Adjusted $R^{2}$ is highest for the model of *Price* as a function of *Size*, *Baths*, and *New*.
### c.
```{r}
#calculate PRESS statistics
PRESS <- function(linear.model) {
pr <- residuals(linear.model)/(1-lm.influence(linear.model)$hat)
PRESS <- sum(pr^2)
return(PRESS)
}
PRESS(full)
PRESS(forw1)
PRESS(forw2)
PRESS(forw3)
```
The model with *Price* as a function of *Size*, *Baths*, and *New* has the lowest PRESS calculation.
### d.
```{r}
#calculate AIC values
AIC(full, k=2)
AIC(forw1, k=2)
AIC(forw2, k=2)
AIC(forw3, k=2)
```
The model with *Price* as a function of *Size*, *Baths*, and *New* has the lowest AIC calculation.
### e.
```{r}
#calculate BIC values
BIC(full)
BIC(forw1)
BIC(forw2)
BIC(forw3)
```
The model with *Price* as a function of *Size*, *Baths*, and *New* has the lowest BIC calculation.
## E.
Since the model with *Price* as a function of *Size*, *Baths*, and *New* has the highest Adjusted $R^{2}$, and the lowest PRESS, AIC, and BIC calculations, I would choose it as the best one.
# Q.2
## A.
```{r}
#fit multiple regression model
trees_full <- lm(Volume ~ Girth + Height, data = trees)
summary(trees_full)
```
## B.
```{r}
#run diagnostic plots
par(mfrow = c(2,3)); plot(trees_full, which = 1:6)
```
From the appearance of the Residuals vs Fitted plot, it seems the assumption of a linear relationship is violated, because the residuals form a pattern of groups, instead of being randomly distributed around the 0 line.

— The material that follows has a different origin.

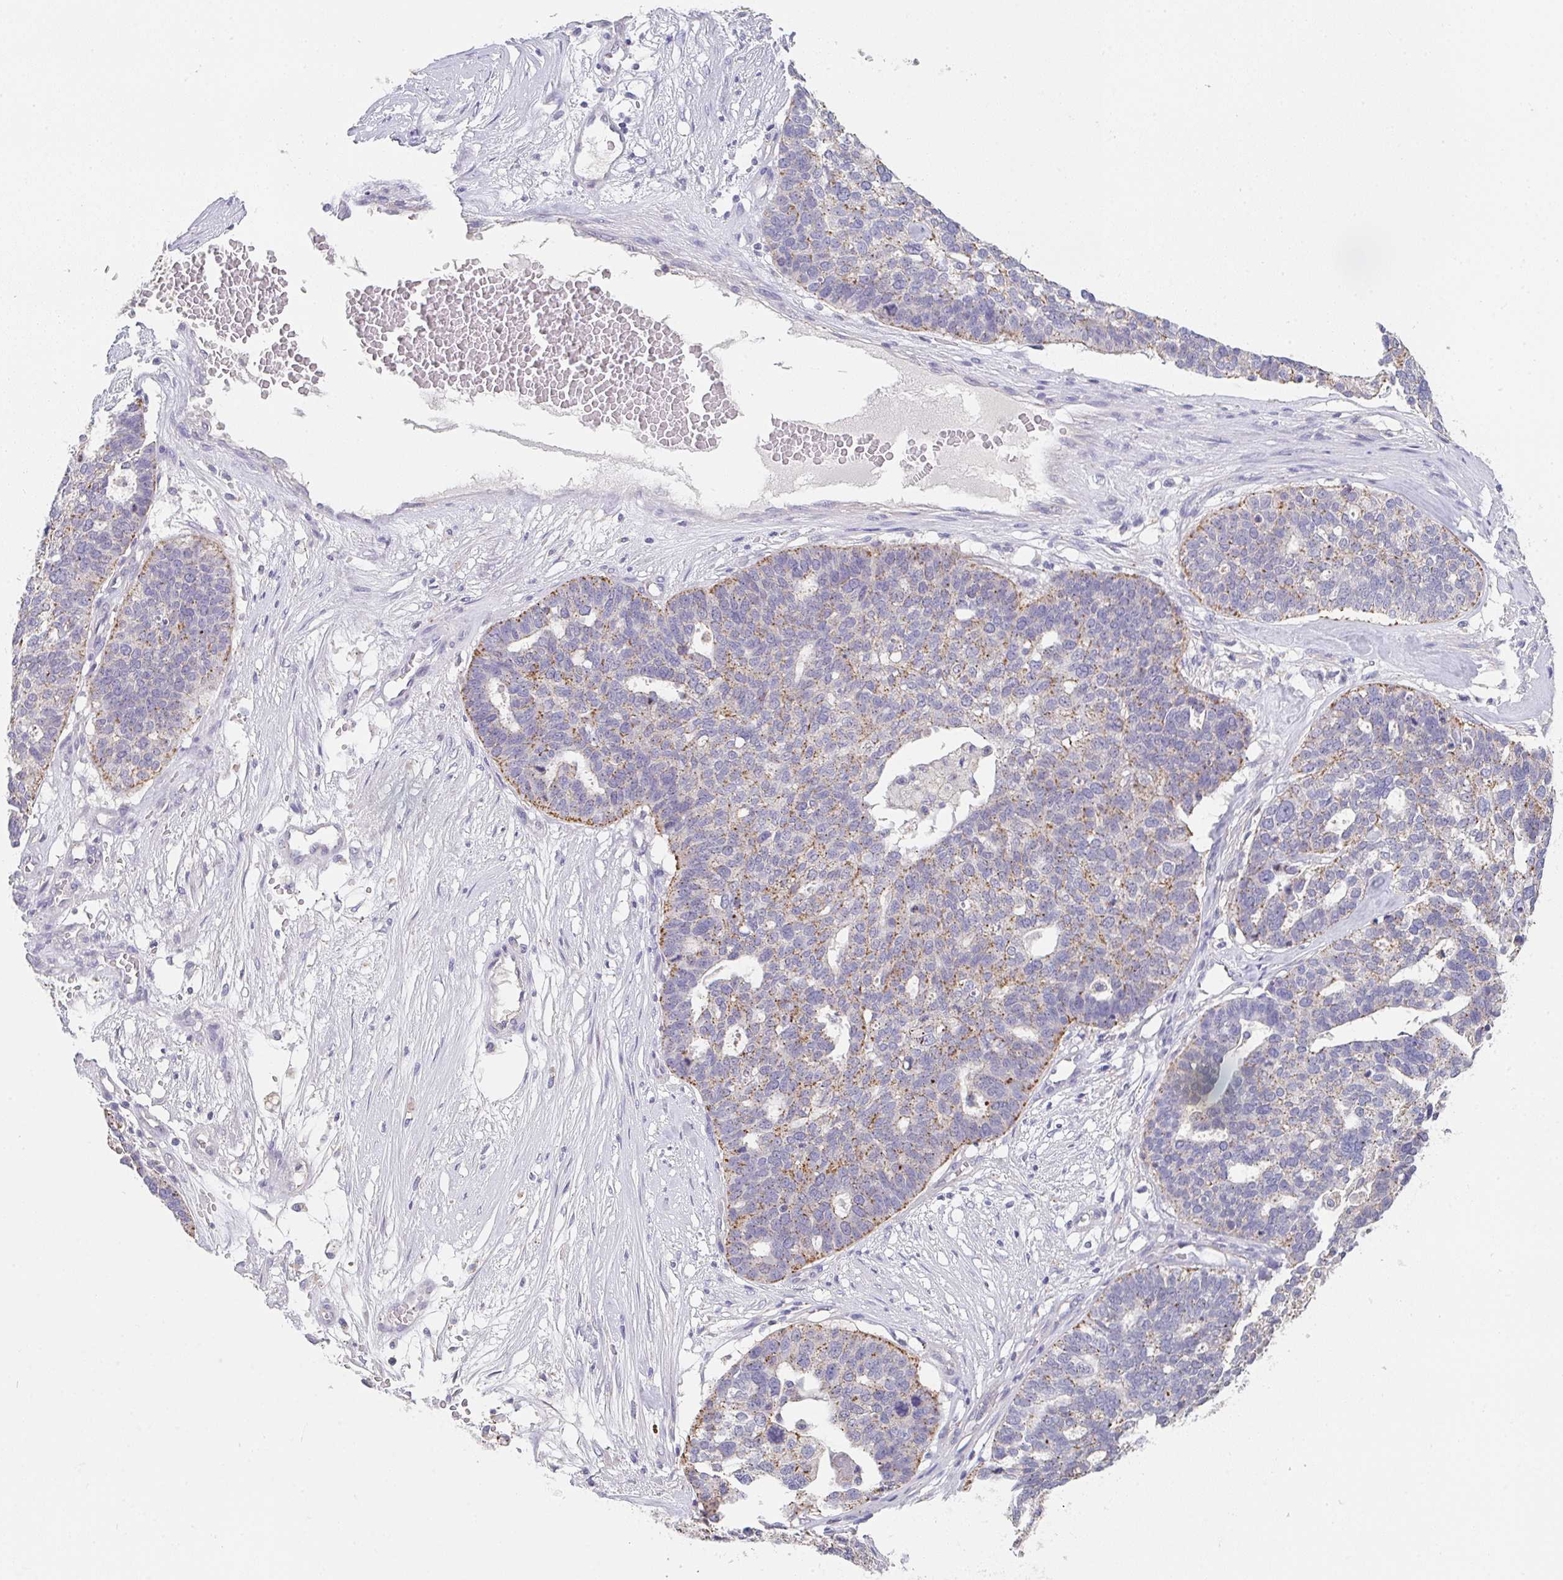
{"staining": {"intensity": "moderate", "quantity": "<25%", "location": "cytoplasmic/membranous"}, "tissue": "ovarian cancer", "cell_type": "Tumor cells", "image_type": "cancer", "snomed": [{"axis": "morphology", "description": "Cystadenocarcinoma, serous, NOS"}, {"axis": "topography", "description": "Ovary"}], "caption": "Ovarian cancer stained with IHC exhibits moderate cytoplasmic/membranous positivity in about <25% of tumor cells. The staining was performed using DAB, with brown indicating positive protein expression. Nuclei are stained blue with hematoxylin.", "gene": "CHMP5", "patient": {"sex": "female", "age": 59}}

It also appears that the assumption of constant variance is violated, as the Scale-Location plot shows heteroskedasticity in the residuals because the baseline shows magnitude changes.
# Q.3
## a)
```{r}
library(alr4)
data(florida)
vote <- lm(Buchanan ~ Bush, data = florida)
#produce diagnostic plots
par(mfrow = c(2,3)); plot(vote, which = 1:6)
```
Palm Beach County is a definite outlier in this model, as it does not follow the patterns produced by the other county data in any of the diagnostic plots, and its residual values are much higher.
## b)
```{r}
#log both variables in model
vote_log <- lm(log(Buchanan) ~ log(Bush), data = florida)
par(mfrow = c(2,3)); plot(vote_log, which = 1:6)
```
Palm Beach County still appears to be at the high end of the data, but it no longer appears to be an actual outlier, because it is now much closer in line with the patterns and values of the other counties.